Pressure on international markets

Stock markets remained under pressure on both sides of the Atlantic today amid fears over the health of the global economy.

Pressure on international markets

Stock markets remained under pressure on both sides of the Atlantic today amid fears over the health of the global economy.

Investors were spooked after the International Monetary Fund (IMF) warned the risks of a significant global slowdown were “alarmingly high”, followed by worse-than-expected UK economic data.

With the start of the US third quarter reporting season also weighing on minds, the Dow Jones Industrial Average on Wall Street dropped more than 20 points soon after opening while the FTSE 100 Index in London was 21.2 points lower at 5820.6.

Britain was facing a grim economic outlook after the IMF slashed its UK forecast and following news of a sharp reversal of fortunes for the manufacturing sector in August, as well as a widening trade deficit.

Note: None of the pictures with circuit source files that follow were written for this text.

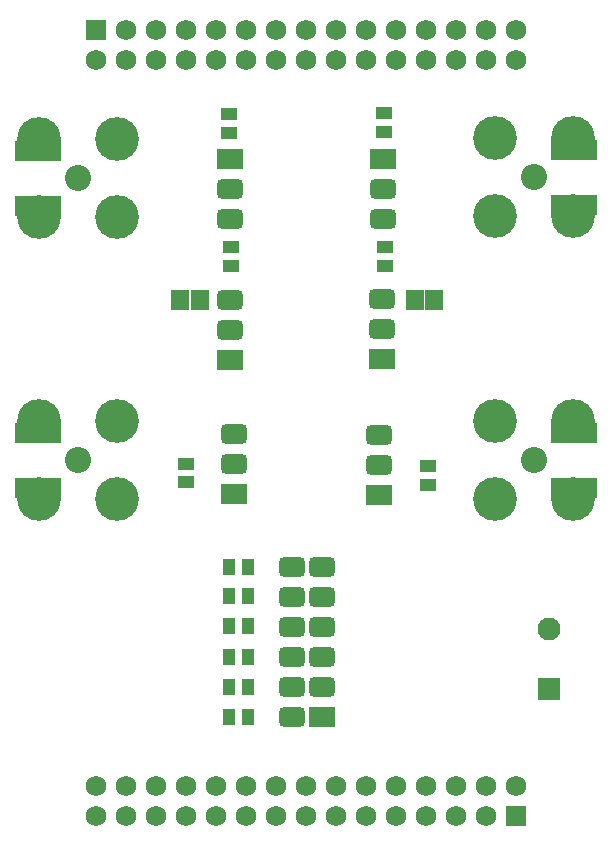
<source format=gts>
G04 Layer_Color=20142*
%FSLAX25Y25*%
%MOIN*%
G70*
G01*
G75*
%ADD33R,0.15644X0.06876*%
%ADD34R,0.06115X0.06509*%
%ADD35R,0.05721X0.03950*%
%ADD36R,0.03950X0.05721*%
G04:AMPARAMS|DCode=37|XSize=68mil|YSize=88mil|CornerRadius=19mil|HoleSize=0mil|Usage=FLASHONLY|Rotation=90.000|XOffset=0mil|YOffset=0mil|HoleType=Round|Shape=RoundedRectangle|*
%AMROUNDEDRECTD37*
21,1,0.06800,0.05000,0,0,90.0*
21,1,0.03000,0.08800,0,0,90.0*
1,1,0.03800,0.02500,0.01500*
1,1,0.03800,0.02500,-0.01500*
1,1,0.03800,-0.02500,-0.01500*
1,1,0.03800,-0.02500,0.01500*
%
%ADD37ROUNDEDRECTD37*%
%ADD38R,0.08800X0.06800*%
%ADD39C,0.06902*%
%ADD40R,0.06902X0.06902*%
%ADD41C,0.07690*%
%ADD42R,0.07690X0.07690*%
%ADD43C,0.14579*%
%ADD44C,0.08674*%
D33*
X186262Y385554D02*
D03*
Y367446D02*
D03*
X186262Y273446D02*
D03*
Y291554D02*
D03*
X364938Y385854D02*
D03*
Y291554D02*
D03*
Y273446D02*
D03*
Y367746D02*
D03*
D34*
X233652Y336100D02*
D03*
X240148D02*
D03*
X318248D02*
D03*
X311752D02*
D03*
D35*
X250500Y347350D02*
D03*
Y353650D02*
D03*
X249900Y397950D02*
D03*
Y391650D02*
D03*
X301800Y347250D02*
D03*
Y353550D02*
D03*
X301500Y398150D02*
D03*
Y391850D02*
D03*
X235700Y275150D02*
D03*
Y281450D02*
D03*
X316200Y274450D02*
D03*
Y280750D02*
D03*
D36*
X249901Y246900D02*
D03*
X256200D02*
D03*
X249901Y237200D02*
D03*
X256200D02*
D03*
X249801Y227300D02*
D03*
X256100D02*
D03*
X249901Y217100D02*
D03*
X256200D02*
D03*
X249801Y206800D02*
D03*
X256100D02*
D03*
X250001Y196900D02*
D03*
X256300D02*
D03*
D37*
X250200Y336100D02*
D03*
Y326100D02*
D03*
X250300Y362900D02*
D03*
Y372900D02*
D03*
X280800Y227000D02*
D03*
Y207000D02*
D03*
X270800D02*
D03*
Y217000D02*
D03*
Y227000D02*
D03*
Y197000D02*
D03*
X280800Y217000D02*
D03*
Y237000D02*
D03*
X270800Y247000D02*
D03*
Y237000D02*
D03*
X280800Y247000D02*
D03*
X301400Y363000D02*
D03*
Y373000D02*
D03*
X300900Y336300D02*
D03*
Y326300D02*
D03*
X251600Y291400D02*
D03*
Y281400D02*
D03*
X300000Y290800D02*
D03*
Y280800D02*
D03*
D38*
X250200Y316100D02*
D03*
X250300Y382900D02*
D03*
X280800Y197000D02*
D03*
X301400Y383000D02*
D03*
X300900Y316300D02*
D03*
X251600Y271400D02*
D03*
X300000Y270800D02*
D03*
D39*
X205500Y173800D02*
D03*
Y163800D02*
D03*
X215500Y173800D02*
D03*
Y163800D02*
D03*
X225500Y173800D02*
D03*
Y163800D02*
D03*
X235500Y173800D02*
D03*
Y163800D02*
D03*
X245500Y173800D02*
D03*
Y163800D02*
D03*
X255500Y173800D02*
D03*
Y163800D02*
D03*
X265500Y173800D02*
D03*
Y163800D02*
D03*
X275500Y173800D02*
D03*
Y163800D02*
D03*
X285500Y173800D02*
D03*
Y163800D02*
D03*
X295500Y173800D02*
D03*
Y163800D02*
D03*
X305500Y173800D02*
D03*
Y163800D02*
D03*
X315500Y173800D02*
D03*
X335500D02*
D03*
X325500D02*
D03*
X315500Y163800D02*
D03*
X325500D02*
D03*
X335500D02*
D03*
X345500Y173800D02*
D03*
X345600Y415800D02*
D03*
Y425800D02*
D03*
X335600Y415800D02*
D03*
Y425800D02*
D03*
X325600Y415800D02*
D03*
Y425800D02*
D03*
X315600Y415800D02*
D03*
Y425800D02*
D03*
X305600Y415800D02*
D03*
Y425800D02*
D03*
X295600Y415800D02*
D03*
Y425800D02*
D03*
X285600Y415800D02*
D03*
Y425800D02*
D03*
X275600Y415800D02*
D03*
Y425800D02*
D03*
X265600Y415800D02*
D03*
Y425800D02*
D03*
X255600Y415800D02*
D03*
Y425800D02*
D03*
X245600Y415800D02*
D03*
Y425800D02*
D03*
X235600Y415800D02*
D03*
X215600D02*
D03*
X225600D02*
D03*
X235600Y425800D02*
D03*
X225600D02*
D03*
X215600D02*
D03*
X205600Y415800D02*
D03*
D40*
X345500Y163800D02*
D03*
X205600Y425800D02*
D03*
D41*
X356700Y226200D02*
D03*
D42*
Y206200D02*
D03*
D43*
X364492Y389792D02*
D03*
Y363808D02*
D03*
X338508D02*
D03*
Y389792D02*
D03*
X364492Y295492D02*
D03*
Y269508D02*
D03*
X338508D02*
D03*
Y295492D02*
D03*
X186508Y269508D02*
D03*
Y295492D02*
D03*
X212492D02*
D03*
Y269508D02*
D03*
X186708Y363508D02*
D03*
Y389492D02*
D03*
X212692D02*
D03*
Y363508D02*
D03*
D44*
X351500Y376800D02*
D03*
Y282500D02*
D03*
X199500D02*
D03*
X199700Y376500D02*
D03*
M02*

</source>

Among stocks, banking giant Barclays was firmly in the spotlight after it announced a deal to buy online bank ING Direct UK in a move that will add another 1.5 million customers to its retail arm.

Barclays shares rose 1.6p to 223.9p as analysts hailed the acquisition as a good “opportunistic” move.

Miners were on the front foot as hopes mounted for a further economic boost in China after the People’s Bank made its second largest ever daily injection into the money market to ease conditions.

The World Bank yesterday downwardly revised its growth forecasts for Asia and warned of the possibility of a “more pronounced slowdown” in China, the world’s second largest economy.

Vedanta Resources led the sector higher, up 31p to 1099p as it also reported robust second quarter production figures.

Retailers were given a fillip as figures from the British Retail Consortium (BRC) showed a sales rebound last month, up 1.5% on a like-for-like basis compared with a 0.4% drop in August.

Marks & Spencer rose 9.7p to 379.2p and Next lifted 30p to 3571p, while in the second tier Debenhams lifted 1.9p to 106.9p and Argos parent Home Retail Group added 4p to 98.3p.

Fund manager Schroders joined miners on the Footsie risers board after a broker upgrade saw shares rise 16.5p to 1548.5p.

But broker downgrades hit shares in outsourcing group Capita and temporary power supplier Aggreko, down 27.8p to 740.8p and 71.5p to 2247.5p respectively.

In the FTSE 250, a better-than-feared first quarter update from recruitment firm Hays helped the group march to the top of the risers board, up 5.8p to 81p.

While UK and Ireland net fees slumped by 9% in the three months to September 30, better performances in other global jobs markets limited the group’s overall decline in net fees to 1%.